The National Education Association’s mission to drive Charles and David Koch, the two wealthy philanthropist brothers from Kansas, into the sea is showing no signs of slowing down. According to its latest Labor Department filing, the nation’s biggest union gifted $150,000 (up from a mere $100,000 the year before) to the American Bridge, a leftist hit-PAC whose mission is to annihilate every politico whose politics run to the right of the late Joe Stalin. (Nothing new here: Over the years, NEA has lavished gifts on such leftist stalwarts as MALDEF, People for the American Way, Media Matters, ACORN, Al Sharpton’s National Action Network and Occupy Wall Street.)
The American Bridge’s latest gambit is to remove the Koch brothers’ influence from 250 campuses where they support educational initiatives in economics, philosophy, entrepreneurship, criminal justice and other disciplines. A recent case in point: Mississippi State will soon launch the Institute for Market Studies, which was made possible in part by a $365,000 grant from the Charles Koch Foundation. But before its launch, American Bridge filed an open-records request seeking emails between professors, and between the school’s faculty and the Koch foundation. This is nothing more than an intimidation tactic to discourage the faculty from participating in the venture.

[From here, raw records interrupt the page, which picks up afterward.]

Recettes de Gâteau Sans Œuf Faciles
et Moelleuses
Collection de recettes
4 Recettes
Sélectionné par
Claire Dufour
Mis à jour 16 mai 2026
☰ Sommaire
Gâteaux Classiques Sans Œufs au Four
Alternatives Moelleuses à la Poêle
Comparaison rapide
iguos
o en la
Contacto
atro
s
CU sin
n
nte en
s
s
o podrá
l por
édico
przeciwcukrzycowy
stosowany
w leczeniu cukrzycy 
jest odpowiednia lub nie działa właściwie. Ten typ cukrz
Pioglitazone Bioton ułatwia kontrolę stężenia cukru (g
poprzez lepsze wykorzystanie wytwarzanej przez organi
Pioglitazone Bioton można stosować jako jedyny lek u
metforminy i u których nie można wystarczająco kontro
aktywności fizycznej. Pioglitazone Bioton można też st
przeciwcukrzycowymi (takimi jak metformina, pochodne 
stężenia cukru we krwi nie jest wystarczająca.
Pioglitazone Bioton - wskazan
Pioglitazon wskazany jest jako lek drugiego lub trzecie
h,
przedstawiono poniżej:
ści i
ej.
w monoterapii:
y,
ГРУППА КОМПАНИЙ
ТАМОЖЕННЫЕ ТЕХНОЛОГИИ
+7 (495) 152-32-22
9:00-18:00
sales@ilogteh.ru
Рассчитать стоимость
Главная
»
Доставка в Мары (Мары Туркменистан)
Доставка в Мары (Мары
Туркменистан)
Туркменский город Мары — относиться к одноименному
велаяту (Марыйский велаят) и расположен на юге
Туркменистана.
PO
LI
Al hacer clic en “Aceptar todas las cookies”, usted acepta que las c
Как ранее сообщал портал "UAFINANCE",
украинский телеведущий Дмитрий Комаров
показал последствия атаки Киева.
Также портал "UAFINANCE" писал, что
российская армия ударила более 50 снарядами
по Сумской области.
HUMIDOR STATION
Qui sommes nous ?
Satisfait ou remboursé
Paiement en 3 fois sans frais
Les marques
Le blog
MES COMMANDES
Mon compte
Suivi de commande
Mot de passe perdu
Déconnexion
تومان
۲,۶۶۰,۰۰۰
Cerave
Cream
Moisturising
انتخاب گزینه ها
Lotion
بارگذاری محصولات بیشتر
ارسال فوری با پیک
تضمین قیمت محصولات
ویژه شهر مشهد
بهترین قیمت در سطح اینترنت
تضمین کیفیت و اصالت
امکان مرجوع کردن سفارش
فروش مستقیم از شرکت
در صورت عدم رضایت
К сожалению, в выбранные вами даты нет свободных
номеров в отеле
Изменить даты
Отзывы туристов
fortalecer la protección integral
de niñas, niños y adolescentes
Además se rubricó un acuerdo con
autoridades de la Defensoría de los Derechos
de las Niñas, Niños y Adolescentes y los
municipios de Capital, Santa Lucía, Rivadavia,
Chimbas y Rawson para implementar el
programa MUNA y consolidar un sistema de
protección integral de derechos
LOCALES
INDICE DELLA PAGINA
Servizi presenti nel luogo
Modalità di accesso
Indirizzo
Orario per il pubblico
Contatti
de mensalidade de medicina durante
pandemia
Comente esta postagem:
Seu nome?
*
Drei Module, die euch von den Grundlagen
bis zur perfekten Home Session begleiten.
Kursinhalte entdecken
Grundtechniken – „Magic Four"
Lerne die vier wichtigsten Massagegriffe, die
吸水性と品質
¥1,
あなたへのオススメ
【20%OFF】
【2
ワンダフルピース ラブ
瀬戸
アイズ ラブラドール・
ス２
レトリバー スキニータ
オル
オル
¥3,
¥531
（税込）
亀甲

Sadly the above is hardly an isolated incident. “UnKoch My Campus,” another group of NEA fellow travelers, is busy all over the country trying rid our schools of the dreaded brothers. From the NEA website,
Between 2005 and 2013, the billionaire Koch brothers spent at least $68 million on college and university campuses — to fund faculty, research and publications, and to spread their anti-worker gospel to generations of students.
Last week, NEA Higher Ed faculty and staff leaders sat down in a windowless room in Orlando, Fla., and pledged to shine a light on those Koch campus investments — as well as the pernicious effects of the broad ‘corporatization’ of public higher education.
‘This is about corporate interests trying to control higher education. The Koch brothers are just one of those interests,’ said Theresa Montano, president of NEA’s National Council for Higher Education, who called for greater transparency of where that money goes and what exactly it buys.